Mercedes-Benz eCitaro, 2018 yılında elektromobiliteye geçişi müjdeledi
Mercedes-Benz eCitaro, çeşitli alternatif tahrik sistemleri sahada kapsamlı şekilde test edildikten sonra 2018 yılında elektromobiliteye geçişi müjdeledi. Yenilikçi ve sürekli geliştirilen batarya teknolojisi ve ısı yönetimi sayesinde standartları belirleyen araç, aynı zamanda Almanya’da elektrikli şehir içi otobüs satışlarında zirvede yer alıyor. NMC3 batarya teknolojisinin kullanılacağı Mercedes-Benz eCitaro’nun yeni versiyonu ile menzil genişletici olarak görev yapan yakıt hücreli eCitaro versiyonu da yakın gelecekte satışa sunulacak. Bu sayede Mercedes-Benz eCitaro şehir içi otobüs sektöründe içten yanmalı motorlara sahip araçların yerini alacak.

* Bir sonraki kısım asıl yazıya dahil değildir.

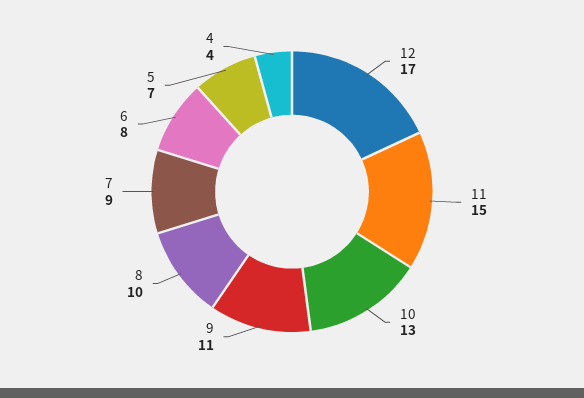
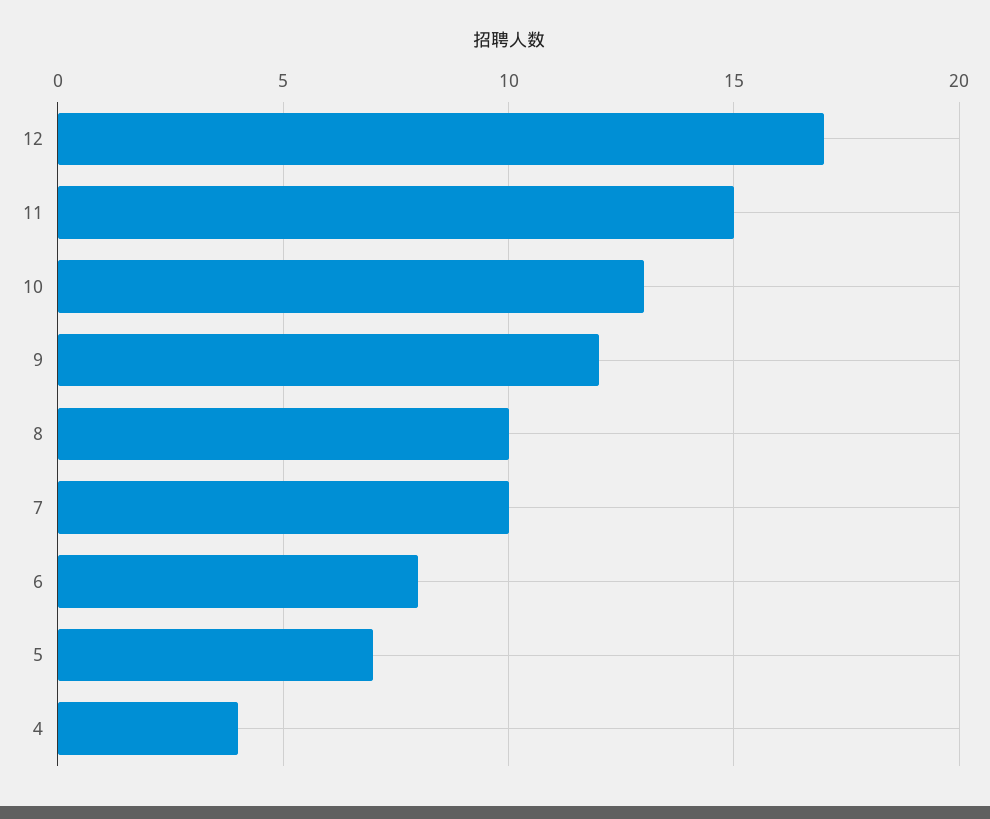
  {
    "12": 17,
    "11": 15,
    "10": 13,
-   "9": 11,
+   "9": 12,
    "8": 10,
-   "7": 9,
+   "7": 10,
    "6": 8,
    "5": 7,
    "4": 4
  }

eCitaro’nun AR-GE çalışmalarında Mercedes-Benz Türk imzası
Mercedes-Benz eCitaro’nun AR-GE çalışmalarını yürüten Mercedes-Benz Türk AR-GE Merkezi, mevcut güncellemeler ve geliştirme faaliyetlerini de gerçekleştirmeye devam ediyor.
Mercedes-Benz eCitaro’nun iç donanım, karoseri, dış kaplamalar, elektrik altyapısı, diagnoz sistemleri, yol testleri ve donanımsal dayanıklılık testleri gibi kapsamları Mercedes-Benz Türk İstanbul AR-GE Merkezi sorumluluğunda yürütülüyor. Türkiye’deki otobüs üretim AR-GE’si anlamında en gelişmiş test kabul edilen Hidropuls dayanım testi, bir aracın 1.000.000 km boyunca maruz kaldığı yol koşullarını simüle ederek, test edilmesine imkân sağlıyor. Yol testleri kapsamında; uzun yol testi kapsamında, farklı iklim ve kullanım koşullarında, aracın tüm sistem ve ekipmanlarının fonksiyon ve dayanım açısından uzun süreli testleri gerçekleştiriliyor.
Mercedes-Benz eCitaro’nun yol testleri kapsamında ilk prototip araç; 2 yıl süresince 10.000 saat boyunca (yaklaşık 140.000 km) Türkiye’deki 3 farklı bölgede (İstanbul, Erzurum, İzmir) ekstrem iklim şartları ve farklı sürüş senaryolarında karşılaşılabilecek tüm koşullarda test edildi.